You think you know--what's to come, what you are. You haven't even begun.


*is wishing she spoke Gaelic*
I had a friend in high school who was fluent; learned it from the cradle. When she got really mad she started spitting Gaelic curses (I assume they were curses). She went to Ireland a couple years after she graduated, though. If she's back, I haven't heard from her.
Oddly enough, I did once have honey powder! I managed to go through it within a couple weeks, though, and haven't gotten more because a) it's expensive and b) I have no use for it right now. Also I had to wash my sheets twice.
Could be you're just not used to thinking that way, yet, darlin. It can be overwhelming at first. You keep trying and let me know if it ever works for you; I want to know how good my instructions really are
Ok, what honey powder is: it is honey-flavored, fine powder that you can brush onto the body. Get a little sweat going and it gets all sticky and lickable. It comes in fruit flavors, too. M4P, you know people who use that stuff as body powder? I'm wondering if it's the same stuff, because it's is horrifyingly expensive and it does get sticky when it's wet. Weird.

■ Dataset excerpt ■
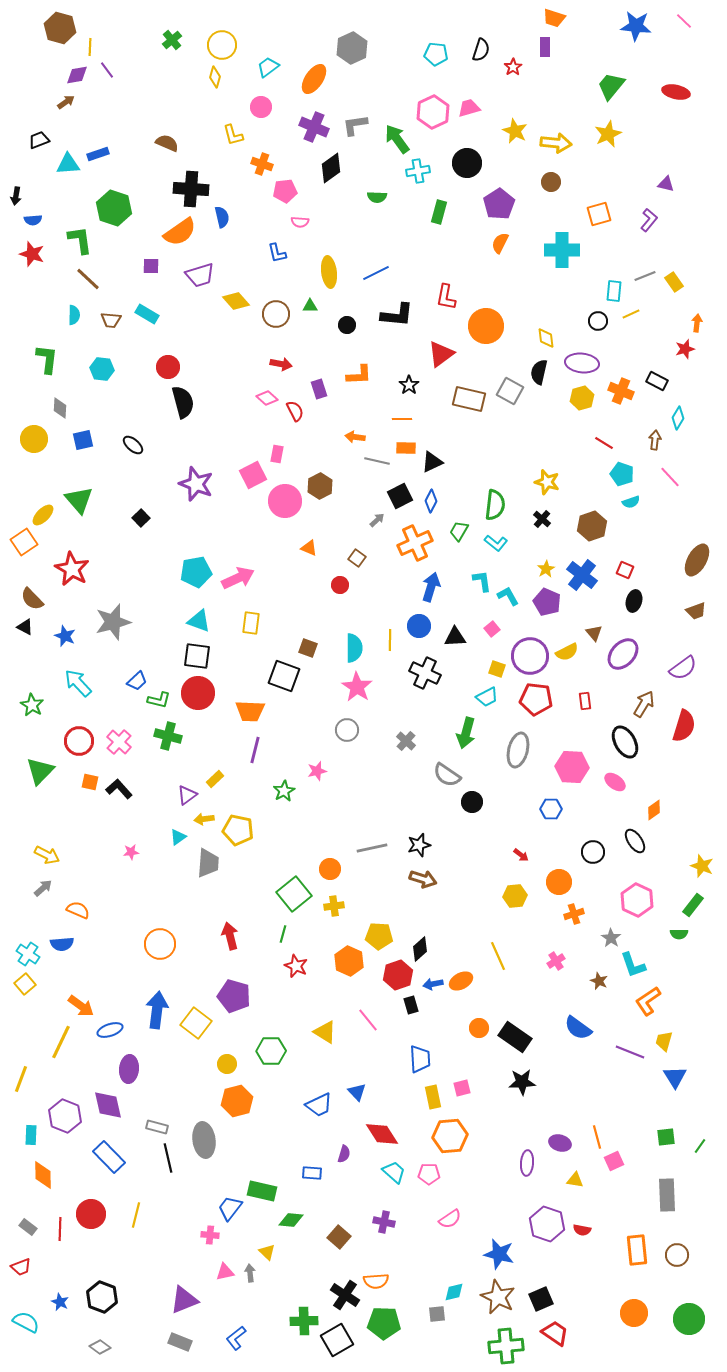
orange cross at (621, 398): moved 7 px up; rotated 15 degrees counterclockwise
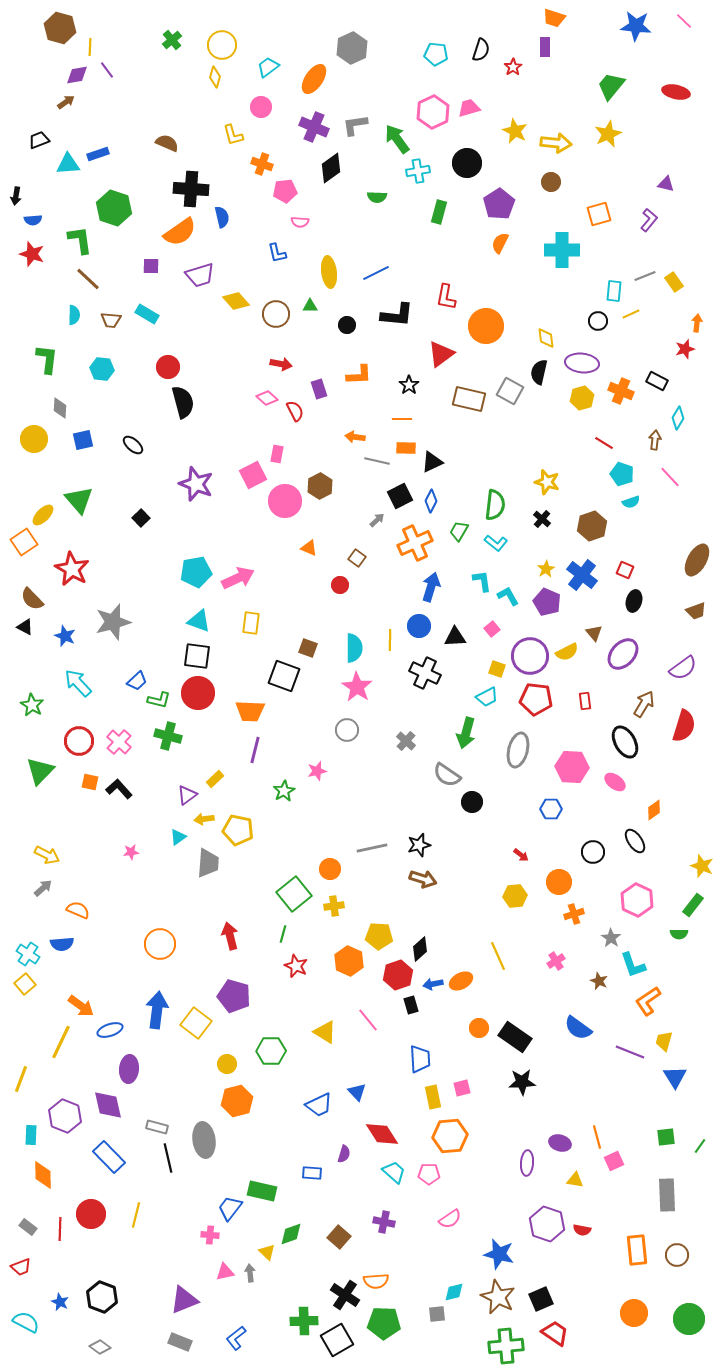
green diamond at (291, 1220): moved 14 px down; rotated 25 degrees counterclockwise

■ Required actions ■
1. Set down the stretch of the forum excerpt about Gaelic and honey powder from "Oddly enough, I" through "my sheets twice.", copying it word for word.
2. Take the forum excerpt about Gaelic and honey powder further, picking up right after its last sentence.

■ Answers in order ■
1.
Oddly enough, I did once have honey powder! I managed to go through it within a couple weeks, though, and haven't gotten more because a) it's expensive and b) I have no use for it right now. Also I had to wash my sheets twice.

2.
I've used real honey, too. Honey sticks are the best.
Hiya neko! *picks feathers off her clothing and out of her cleavage* That pillow fight was savage!
Maybe Zeek and I somehow switched ladders, since I have more a man's ladder and he has more a woman's ladder. That'd be funny!
I'll explain again that I am or have been attracted to most of my friends. Most times that fades, at least enough, but I've had friends who I was just madly in love with and wanted to jump for years. Sometimes I would end up dating them (and yes I often lost them as friends) sometimes I wouldn't (I've lost a few of those as friends, too, as we've grown apart or they've moved away) but many of them have been straight women who I couldn't date (many of those have gone off to college, etc, and I haven't seen them in years, or we just had a falling out). Anyway, dating doesn't mean you'll lose the friend, because you can lose them anyway. But if I'm your friend, there's things about you I find attractive, and often that will translate to romantic attraction. Not each and every time, but it seems to be quite often with me, unless someone is too old for me, or with someone else (I shut down my romantic attraction before it has a chance to begin if that's the case) or, you know, whatever else. Unless something really puts me off, I'll give most anyone a chance to see if we can be a couple. There, that's all I was trying to say.
And I have an odd sense of deja vu.
So here's a silly little imponderable from a comment of MsG's: What would you put on a dating questionaire? I made one once, but I was younger then, and I'm not sure what I'd put on there now that might be able to get to the deeper issues that are important to me.

http://www.bigdamnthankyou.com - show Universal your gratitude!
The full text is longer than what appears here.